**Activity**
Could you give the records below again exactly, without the pictures?

**Data section**
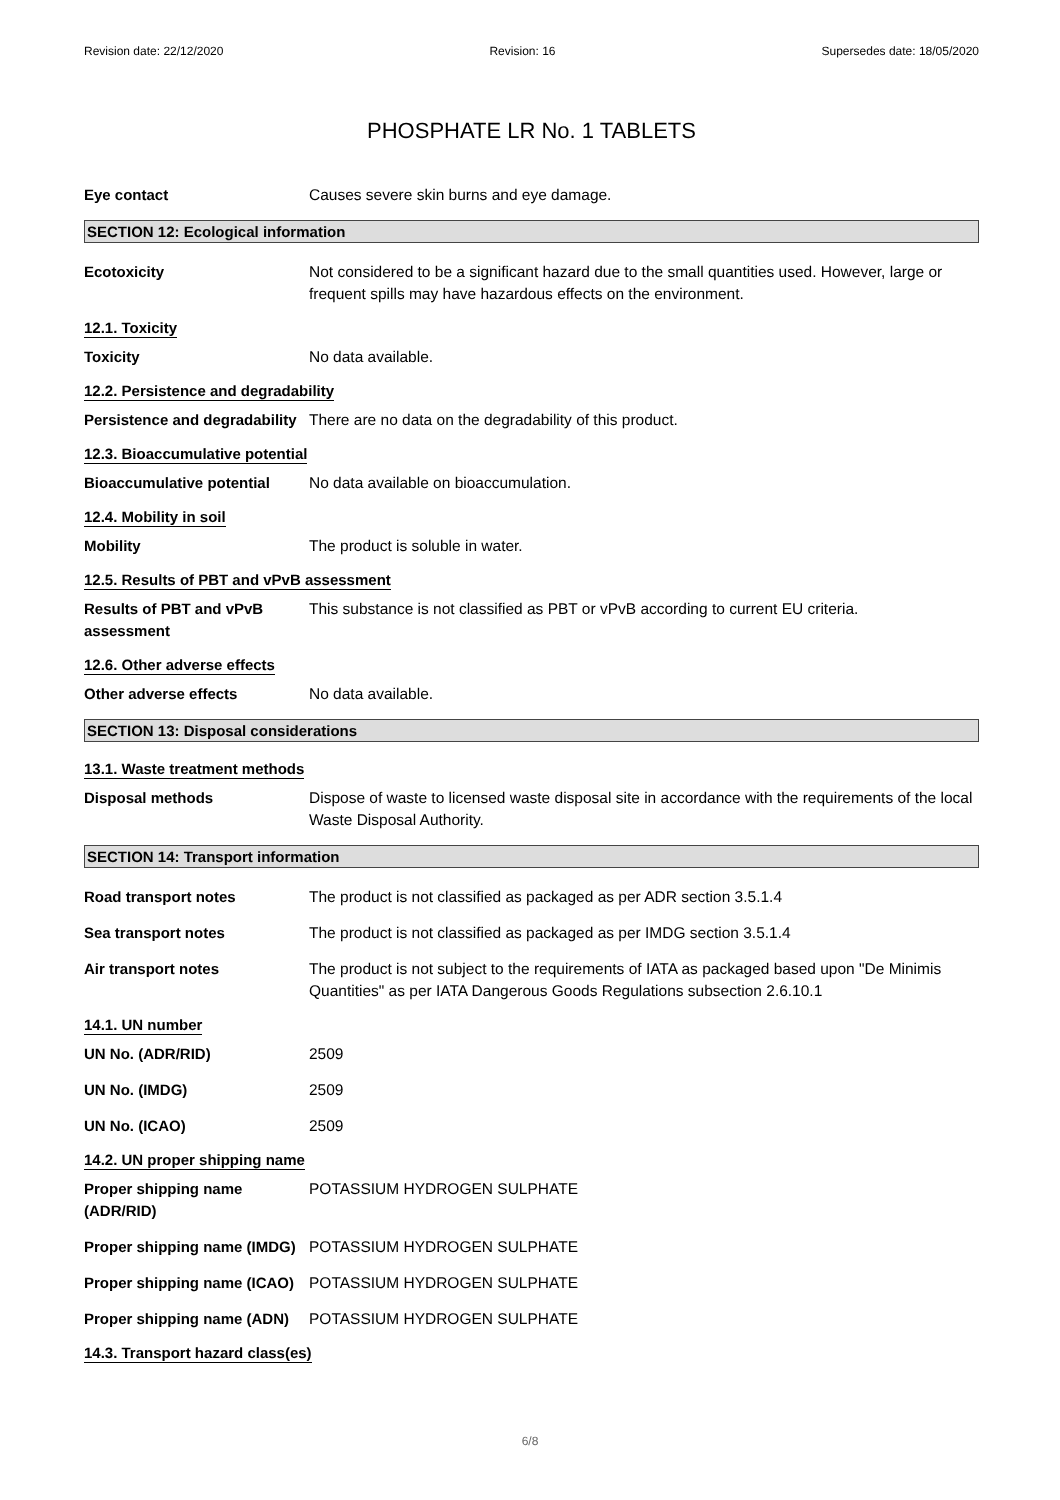Revision date: 22/12/2020 Revision: 16 Supersedes date: 18/05/2020
PHOSPHATE LR No. 1 TABLETS
Eye contact Causes severe skin burns and eye damage.
SECTION 12: Ecological information
Ecotoxicity Not considered to be a significant hazard due to the small quantities used. However, large or frequent spills may have hazardous effects on the environment.
12.1. Toxicity
Toxicity No data available.
12.2. Persistence and degradability
Persistence and degradability
There are no data on the degradability of this product.
12.3. Bioaccumulative potential
Bioaccumulative potential No data available on bioaccumulation.
12.4. Mobility in soil
Mobility The product is soluble in water.
12.5. Results of PBT and vPvB assessment
Results of PBT and vPvB assessment
This substance is not classified as PBT or vPvB according to current EU criteria.
12.6. Other adverse effects
Other adverse effects No data available.
SECTION 13: Disposal considerations
13.1. Waste treatment methods
Disposal methods Dispose of waste to licensed waste disposal site in accordance with the requirements of the local Waste Disposal Authority.
SECTION 14: Transport information
Road transport notes The product is not classified as packaged as per ADR section 3.5.1.4
Sea transport notes The product is not classified as packaged as per IMDG section 3.5.1.4
Air transport notes The product is not subject to the requirements of IATA as packaged based upon "De Minimis Quantities" as per IATA Dangerous Goods Regulations subsection 2.6.10.1
14.1. UN number
UN No. (ADR/RID) 2509
UN No. (IMDG) 2509
UN No. (ICAO) 2509
14.2. UN proper shipping name
Proper shipping name (ADR/RID)
POTASSIUM HYDROGEN SULPHATE
Proper shipping name (IMDG)
POTASSIUM HYDROGEN SULPHATE
Proper shipping name (ICAO)
POTASSIUM HYDROGEN SULPHATE
Proper shipping name (ADN)
POTASSIUM HYDROGEN SULPHATE
14.3. Transport hazard class(es)
6/8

**Answer to this exercise**
Revision date: 22/12/2020 Revision: 16 Supersedes date: 18/05/2020
PHOSPHATE LR No. 1 TABLETS
Eye contact Causes severe skin burns and eye damage.
SECTION 12: Ecological information
Ecotoxicity Not considered to be a significant hazard due to the small quantities used. However, large or frequent spills may have hazardous effects on the environment.
12.1. Toxicity
Toxicity No data available.
12.2. Persistence and degradability
Persistence and degradability
There are no data on the degradability of this product.
12.3. Bioaccumulative potential
Bioaccumulative potential No data available on bioaccumulation.
12.4. Mobility in soil
Mobility The product is soluble in water.
12.5. Results of PBT and vPvB assessment
Results of PBT and vPvB assessment
This substance is not classified as PBT or vPvB according to current EU criteria.
12.6. Other adverse effects
Other adverse effects No data available.
SECTION 13: Disposal considerations
13.1. Waste treatment methods
Disposal methods Dispose of waste to licensed waste disposal site in accordance with the requirements of the local Waste Disposal Authority.
SECTION 14: Transport information
Road transport notes The product is not classified as packaged as per ADR section 3.5.1.4
Sea transport notes The product is not classified as packaged as per IMDG section 3.5.1.4
Air transport notes The product is not subject to the requirements of IATA as packaged based upon "De Minimis Quantities" as per IATA Dangerous Goods Regulations subsection 2.6.10.1
14.1. UN number
UN No. (ADR/RID) 2509
UN No. (IMDG) 2509
UN No. (ICAO) 2509
14.2. UN proper shipping name
Proper shipping name (ADR/RID)
POTASSIUM HYDROGEN SULPHATE
Proper shipping name (IMDG)
POTASSIUM HYDROGEN SULPHATE
Proper shipping name (ICAO)
POTASSIUM HYDROGEN SULPHATE
Proper shipping name (ADN)
POTASSIUM HYDROGEN SULPHATE
14.3. Transport hazard class(es)
6/8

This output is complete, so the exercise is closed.